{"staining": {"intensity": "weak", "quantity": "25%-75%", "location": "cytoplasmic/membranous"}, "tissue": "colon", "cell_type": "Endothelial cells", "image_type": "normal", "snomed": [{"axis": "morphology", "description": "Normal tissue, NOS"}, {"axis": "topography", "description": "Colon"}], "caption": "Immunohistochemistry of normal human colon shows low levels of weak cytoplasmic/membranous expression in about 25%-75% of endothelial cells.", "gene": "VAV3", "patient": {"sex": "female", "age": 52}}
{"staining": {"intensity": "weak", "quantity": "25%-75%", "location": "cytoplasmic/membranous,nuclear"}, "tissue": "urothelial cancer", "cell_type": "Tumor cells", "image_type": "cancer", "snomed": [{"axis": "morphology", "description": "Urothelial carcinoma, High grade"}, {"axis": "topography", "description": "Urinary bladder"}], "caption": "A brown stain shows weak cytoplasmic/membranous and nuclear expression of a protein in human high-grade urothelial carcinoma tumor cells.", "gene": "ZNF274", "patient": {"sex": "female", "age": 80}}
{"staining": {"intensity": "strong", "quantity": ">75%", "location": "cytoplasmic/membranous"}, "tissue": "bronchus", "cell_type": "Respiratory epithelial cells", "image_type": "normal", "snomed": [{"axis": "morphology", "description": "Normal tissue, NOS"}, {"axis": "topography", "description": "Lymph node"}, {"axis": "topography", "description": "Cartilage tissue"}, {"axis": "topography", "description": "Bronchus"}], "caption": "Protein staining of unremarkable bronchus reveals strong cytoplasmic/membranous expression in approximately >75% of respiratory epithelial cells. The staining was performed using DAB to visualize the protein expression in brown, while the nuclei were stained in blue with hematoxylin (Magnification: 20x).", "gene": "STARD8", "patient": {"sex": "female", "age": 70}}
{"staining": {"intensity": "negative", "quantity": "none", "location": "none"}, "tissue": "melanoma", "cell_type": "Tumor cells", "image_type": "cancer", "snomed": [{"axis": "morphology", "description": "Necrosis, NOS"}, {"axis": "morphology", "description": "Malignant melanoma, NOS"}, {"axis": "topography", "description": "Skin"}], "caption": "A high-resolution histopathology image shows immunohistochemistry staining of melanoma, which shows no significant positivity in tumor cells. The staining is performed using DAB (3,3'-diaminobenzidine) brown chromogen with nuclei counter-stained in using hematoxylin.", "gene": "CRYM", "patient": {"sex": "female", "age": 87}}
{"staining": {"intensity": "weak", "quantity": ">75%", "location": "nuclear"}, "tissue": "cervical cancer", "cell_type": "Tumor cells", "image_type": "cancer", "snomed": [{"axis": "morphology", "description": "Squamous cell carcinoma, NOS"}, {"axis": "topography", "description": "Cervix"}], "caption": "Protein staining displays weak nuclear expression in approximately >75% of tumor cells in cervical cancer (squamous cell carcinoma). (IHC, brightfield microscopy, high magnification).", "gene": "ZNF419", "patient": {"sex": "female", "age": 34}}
****************************************
*EXERCISE PROMPT*:
Return all entries exactly.

*RESPONSE BELOW*:
{"staining": {"intensity": "weak", "quantity": "25%-75%", "location": "cytoplasmic/membranous"}, "tissue": "colon", "cell_type": "Endothelial cells", "image_type": "normal", "snomed": [{"axis": "morphology", "description": "Normal tissue, NOS"}, {"axis": "topography", "description": "Colon"}], "caption": "Immunohistochemistry of normal human colon shows low levels of weak cytoplasmic/membranous expression in about 25%-75% of endothelial cells.", "gene": "VAV3", "patient": {"sex": "female", "age": 52}}
{"staining": {"intensity": "weak", "quantity": "25%-75%", "location": "cytoplasmic/membranous,nuclear"}, "tissue": "urothelial cancer", "cell_type": "Tumor cells", "image_type": "cancer", "snomed": [{"axis": "morphology", "description": "Urothelial carcinoma, High grade"}, {"axis": "topography", "description": "Urinary bladder"}], "caption": "A brown stain shows weak cytoplasmic/membranous and nuclear expression of a protein in human high-grade urothelial carcinoma tumor cells.", "gene": "ZNF274", "patient": {"sex": "female", "age": 80}}
{"staining": {"intensity": "strong", "quantity": ">75%", "location": "cytoplasmic/membranous"}, "tissue": "bronchus", "cell_type": "Respiratory epithelial cells", "image_type": "normal", "snomed": [{"axis": "morphology", "description": "Normal tissue, NOS"}, {"axis": "topography", "description": "Lymph node"}, {"axis": "topography", "description": "Cartilage tissue"}, {"axis": "topography", "description": "Bronchus"}], "caption": "Protein staining of unremarkable bronchus reveals strong cytoplasmic/membranous expression in approximately >75% of respiratory epithelial cells. The staining was performed using DAB to visualize the protein expression in brown, while the nuclei were stained in blue with hematoxylin (Magnification: 20x).", "gene": "STARD8", "patient": {"sex": "female", "age": 70}}
{"staining": {"intensity": "negative", "quantity": "none", "location": "none"}, "tissue": "melanoma", "cell_type": "Tumor cells", "image_type": "cancer", "snomed": [{"axis": "morphology", "description": "Necrosis, NOS"}, {"axis": "morphology", "description": "Malignant melanoma, NOS"}, {"axis": "topography", "description": "Skin"}], "caption": "A high-resolution histopathology image shows immunohistochemistry staining of melanoma, which shows no significant positivity in tumor cells. The staining is performed using DAB (3,3'-diaminobenzidine) brown chromogen with nuclei counter-stained in using hematoxylin.", "gene": "CRYM", "patient": {"sex": "female", "age": 87}}
{"staining": {"intensity": "weak", "quantity": ">75%", "location": "nuclear"}, "tissue": "cervical cancer", "cell_type": "Tumor cells", "image_type": "cancer", "snomed": [{"axis": "morphology", "description": "Squamous cell carcinoma, NOS"}, {"axis": "topography", "description": "Cervix"}], "caption": "Protein staining displays weak nuclear expression in approximately >75% of tumor cells in cervical cancer (squamous cell carcinoma). (IHC, brightfield microscopy, high magnification).", "gene": "ZNF419", "patient": {"sex": "female", "age": 34}}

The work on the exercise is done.